» **DOCUMENT PASSAGE**:
--- START ---

All good rules, so good ive made this a sticky.


----------



## Elchimpster (Jan 31, 2007)

Well said, and + rep to you!


----------



## vorbis (Nov 20, 2007)

printed out and posted on gaming wall, hope u dont mind


----------



## Druchii in Space (Apr 7, 2008)

Aye, thats pretty much spot on, as a DM/ST now since 91, I can relate to all these points, and yeah 5 and 6 can do my nut in on occasion. Sadly 7 befell my last group when a couple of my players seemed to lose track on what was in and out of character, and started to take IC issues outside the game, a real shame. 

Since I moved to Suffolk in 04 its been just me and my lovely wife, and although i have zero probs with one on one RPGing, I do long for a proper group again.

Excellent stuff though. :biggrin:


----------



## Combatmuffin (Apr 23, 2008)

Vorbis - No problems with posting it. We sent it to our gaming group as a group post. In fact, they inspired it. I'm still at a loss to explain why they all decided to just pack up and leave at once right as Steel Rain was describing something...when I talked to everybody about it I got "We were having fun but it was getting late!" ::sigh:: Now we have written rules.

Druchii - we've been in that boat. We lived in a town for a while that was more war game, less pen and paper gaming. And while we all love a good game of 40k, we missed rpg's. We're lucky to live in a more gaming-diverse community now.


----------



## chrisman 007 (Jan 3, 2008)

Christ, my club doesn't follow a _single_ one of those rules!!!! It sucks!


----------



## The Son of Horus (Dec 30, 2006)

Mine kind of doesn't either-- we have a room that's rented for us by the independent retailer. We keep it clean, but we get blamed for stuff the other groups *cough, Magic, cough* do. We're a pretty cantankerous bunch, but it's mostly just an act because dickery can be really funny, and nobody takes each other's jabs particularly seriously. It's always priceless when a little old lady walks by the game room and hears someone say something jokingly racist/sexist/generally abusive. 

I would add one thing to the rules of gaming ettiquite. It can be summed up in one, very simple word. *BATHE.* We've got some febreeze poofers going 24/7 in the game room, and the place is still referred to as "the pit" because it's rather rank down there at times. I've lost track of how many times I've wanted to say, "Seriously, dude...a bar of soap and a stick of deoderant is like three bucks...if you can't afford that, then stop buying gaming stuff!"


----------



## cccp (Dec 15, 2006)

moved to gen. 40k. more appropriate methinks.


----------



## Combatmuffin (Apr 23, 2008)

To The Son of Horus - I completely forgot about bathing! Maybe because everybody who comes to our house understands what soap is made for. But I have been subjected to the rank horror of the unclean gamer. I am not above spraying somebody down with air freshner (on their clothes, of course...never on the skin).


----------



## Steel Rain (Jan 14, 2008)

It's true. She actually has sprayed me down with an air freshener after a particularly rank fart.


----------



## shas'o7 (May 17, 2008)

Great to see these!


----------



## kungfoomasta (May 8, 2008)

--- END ---

» **PROBLEMS TO SOLVE**:
1: In the forum thread on gaming etiquette, what one word does The Son of Horus want added to the rules?
2: Write the next part of the forum thread on gaming etiquette, starting with the post under its final heading.
The data on this page have no connection to the forum thread on gaming etiquette.

» **DATASET EXCERPT**:
--- START ---

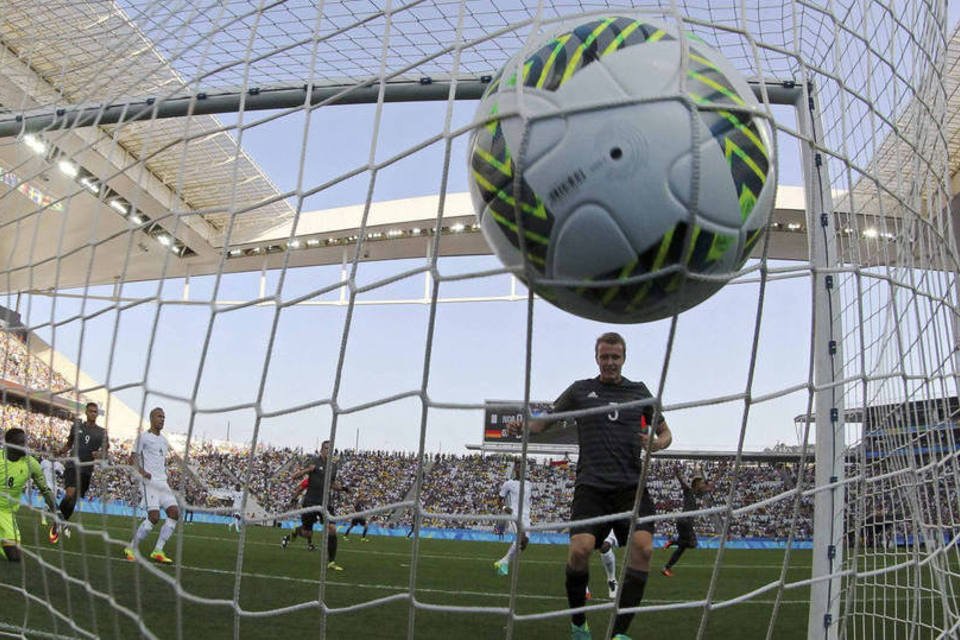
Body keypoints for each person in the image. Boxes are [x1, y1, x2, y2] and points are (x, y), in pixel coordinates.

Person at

--- END ---

» **PER-TASK OUTPUTS**:
1: Bathe.

2:
great rule set especially #4 dont complain foods free and if you wanted mountain dew they you should have brought some then shoudln't you

sir you have summed up what needed to be said in a very nice form i applaud you


----------



## Lord Reevan (May 1, 2008)

This is really good. I'm gonna print it up and stick it up. The thing about the food is our gaming club is part of a youth club so they supply the food and we can have a say in what's bought so that's good. The bathing thing is a major problem. We play in a 12X9 room with small windows and the place stinks up pretty bad, especially when the guy who doesn't wash plays aka puts random plastic pieces on a table and complains and cheats...


----------



## weirdbob (May 29, 2008)

At the risk of sounding a bit rude having basic standards of personal hygiene (brush your teeth too dammit!) should be required by law, not just gaming etiquette.


----------



## plug (Feb 22, 2008)

Good post. Agree with everything thats been said.


----------



## mrrshann618 (Jun 6, 2008)

I think everyone has had the non-bather in one group or another. I actually had to quit playing for a while. There was one guy, who worked an overnight shift. I can handle him showing up after shift sometimes and not having the chance to shower (unless we wanted to wait an extra 45 min) however one day, a day that the individual didn't have time to shower, he wasn't the problem, another guy was digging out his belly button and admiring it. combine the two and that was it.


----------



## Tigirus (Apr 13, 2008)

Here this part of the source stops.